Prezzi ancora giù. Italia, paura deflazione

ROMA  – Una nuova gelata sui prezzi, in calo congiunturale per il terzo mese consecutivo, fa salire l’allarme sul rischio-deflazione, ancora tutto da decifrare. Al contrario l’Eurozona, trainata dalla Germania, vede un rimbalzo dell’inflazione e il Giappone, con lo stimolo senza precedenti della ‘Abenomics’, spera nell’uscita dal suo ‘ventennio perduto’.

I dati dell’Istat – accoppiati a una recessione che va avanti da fine 2011 e una disoccupazione record (12,5%) – fotografano una vera e propria gelata, fra consumi al palo, credito bancario in ritirata e l’onda lunga di un’inflazione corsa un po’ troppo in passato. A novembre i prezzi sono saliti di appena lo 0,6% annuo (0,8% a ottobre), al minimo da ottobre 2009. Su mese è -0,4%, calo più forte dal post-Lehman Brothers.

E’ un crollo rispetto ai prezzi al galoppo di oltre il 3% fino a 2012 inoltrato, in piena recessione. Una corsa che spiega molta della ‘disinflazione’ di oggi, tenendo conto del fatto che, dati Eurostat alla mano, il costo della vita in Italia resta su livelli ragguardevoli nonostante la crisi (104,7 nel 2012 contro 102 della Germania, 95,6 della Spagna o 109,3 della Francia). Ma resta una doccia fredda che riporta l’Italia indietro alla precedente recessione del 2008-2009, quando il tasso d’inflazione su base annua era sceso a zero. Che avviene nonostante l’aumento Iva dal 21 al 22% proprio a novembre. E che “coinvolge tutte le tipologie di beni e servizi”, spiega l’Istat riferendosi all’inflazione annua, mentre quella mensile coinvolge non solo l’energia ma anche le voci ‘ricreazione, spettacoli e cultura’, trasporti (-0,9%) e ristorazione (con una stretta dell’1,7%).

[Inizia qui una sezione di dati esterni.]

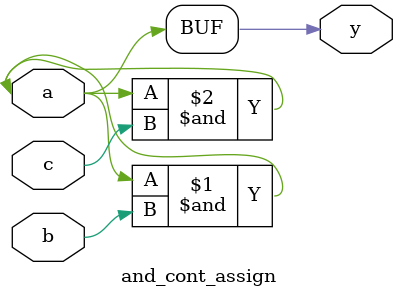
<source format=v>
module and_cont_assign
  (
  input wire a, b, c,
  output wire y
  );

  assign y = a;
  assign y = y & b;
  assign y = y & c;

endmodule

</source>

Per la maggioranza degli economisti non c’è rischio di deflazione, tecnicamente un calo generalizzato e durevole dei prezzi. Loredana Federico, di Unicredit, parla di un calo dell’inflazione dovuto a “fattori complessivamente temporanei destinati a esaurirsi”: dal prossimo mese “torneremo a vedere un’espansione dei prezzi mese su mese”.

Per Confcommercio, invece, i dati Istat riflettono “la gravità della crisi della domanda disegnando i primi tratti di un possibile scenario deflazionistico e depressivo che va con ogni mezzo scongiurato”. Al contrario Federconsumatori e Adusbef ritengono “fortemente sottostimato” il dato sull’inflazione rilevato dall’Istat, “in particolare quello relativo al carrello della spesa”, i prodotti comprati più speso che segnano +0,8%. Un rialzo che secondo Antonio Foccillo, segretario confederale Uil, testimonia la “stagnazione dei consumi” in un Paese dove “è cresciuta la povertà”, e che richiede un piano di intervento per rilanciare investimenti e aumentare salari e pensioni.

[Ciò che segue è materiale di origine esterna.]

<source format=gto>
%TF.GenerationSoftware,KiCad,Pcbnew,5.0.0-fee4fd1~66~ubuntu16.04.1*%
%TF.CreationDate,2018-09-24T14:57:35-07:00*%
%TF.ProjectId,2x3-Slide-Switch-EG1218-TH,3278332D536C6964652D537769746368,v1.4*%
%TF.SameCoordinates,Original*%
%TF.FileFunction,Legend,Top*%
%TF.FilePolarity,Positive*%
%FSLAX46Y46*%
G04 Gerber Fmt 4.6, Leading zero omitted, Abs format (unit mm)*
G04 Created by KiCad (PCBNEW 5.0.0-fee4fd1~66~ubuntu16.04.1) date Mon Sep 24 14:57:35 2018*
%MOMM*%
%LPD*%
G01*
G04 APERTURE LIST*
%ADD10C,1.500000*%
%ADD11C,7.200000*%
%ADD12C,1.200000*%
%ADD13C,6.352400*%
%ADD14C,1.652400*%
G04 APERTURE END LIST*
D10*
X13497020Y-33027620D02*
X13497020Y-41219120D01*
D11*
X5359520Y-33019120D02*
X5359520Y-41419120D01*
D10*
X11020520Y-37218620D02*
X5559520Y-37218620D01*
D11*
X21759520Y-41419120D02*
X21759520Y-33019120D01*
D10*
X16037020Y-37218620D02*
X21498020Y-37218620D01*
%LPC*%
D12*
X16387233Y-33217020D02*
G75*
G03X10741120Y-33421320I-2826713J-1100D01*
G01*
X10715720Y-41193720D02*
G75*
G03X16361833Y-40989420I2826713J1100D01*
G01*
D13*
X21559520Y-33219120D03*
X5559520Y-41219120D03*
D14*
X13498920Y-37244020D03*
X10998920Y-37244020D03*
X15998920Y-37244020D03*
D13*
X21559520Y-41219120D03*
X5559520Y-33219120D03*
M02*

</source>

Con Francia, Grecia (prezzi in netto calo dalla scorsa primavera), Portogallo e altri, l’Italia si colloca fra i Paesi che portano giù l’inflazione media dell’Eurozona, a novembre allo 0,9%. Un dato che accelera da ottobre (0,7%) e che supera le previsioni degli analisti. Ma che resta comunque inferiore al ‘quasi 2%’ che è l’obiettivo della Bce.

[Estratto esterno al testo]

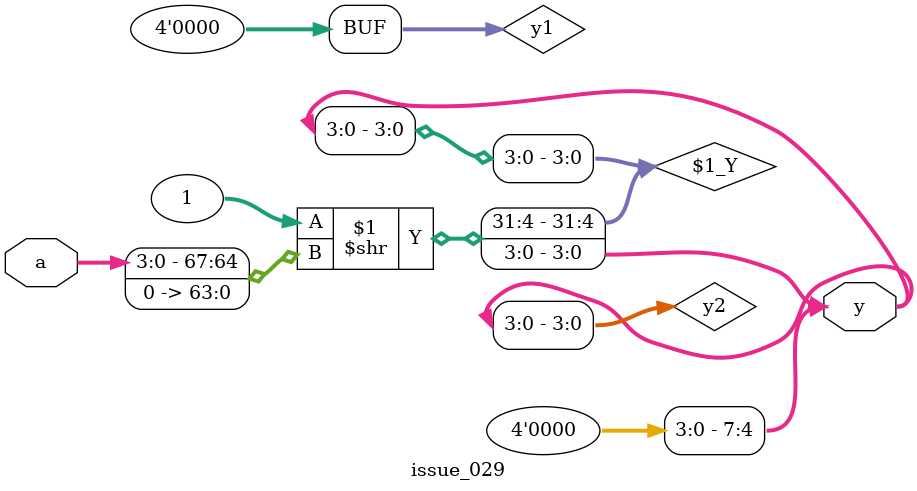
<source format=v>
module issue_029(a, y);
  input [3:0] a;
  output [7:0] y;
  wire [3:0] y1;
  wire [3:0] y2;

  assign y1 = 4'b1 << 33'h100000000;
  assign y2 = 1 >> {a, 64'b0};
  assign y = { y1, y2 };
endmodule

</source>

L’Eurotower, che ha allo studio nuove misure di stimolo monetario, agirà già giovedì prossimo? difficile dirlo, perché sull’ago della bilancia pesa una Germania con inflazione in netto recupero (1,6% a novembre) e perché, dopo il taglio dei tassi di un mese fa, Mario Draghi preferirà forse non esaurire subito le ulteriori cartucce a sua disposizione. Ma proprio giovedì Draghi presenterà le nuove stime Bce su crescita e inflazione per 2013, 2014 e 2015: molto dipenderà proprio da questi scenari. E da un quadro globale sempre più complicato: mentre la Fed americana si avvia a ridimensionare la liquidità che pompa nel sistema finanziario dal 2008, il Giappone comincia a credere nel successo del mix di spesa pubblica, politica monetaria espansiva e riforme (finora mancate) della Abenomics. Il premier Shinzo Abe può festeggiare un’inflazione salita a ottobre allo 0,3% (0,9% senza gli alimentari), raggiungendo il massimo dal 1998, come un successo nel suo sforzo per portare il Paese fuori dal doppio “decennio perduto” di stagnazione e deflazione, cominciato negli anni ’90.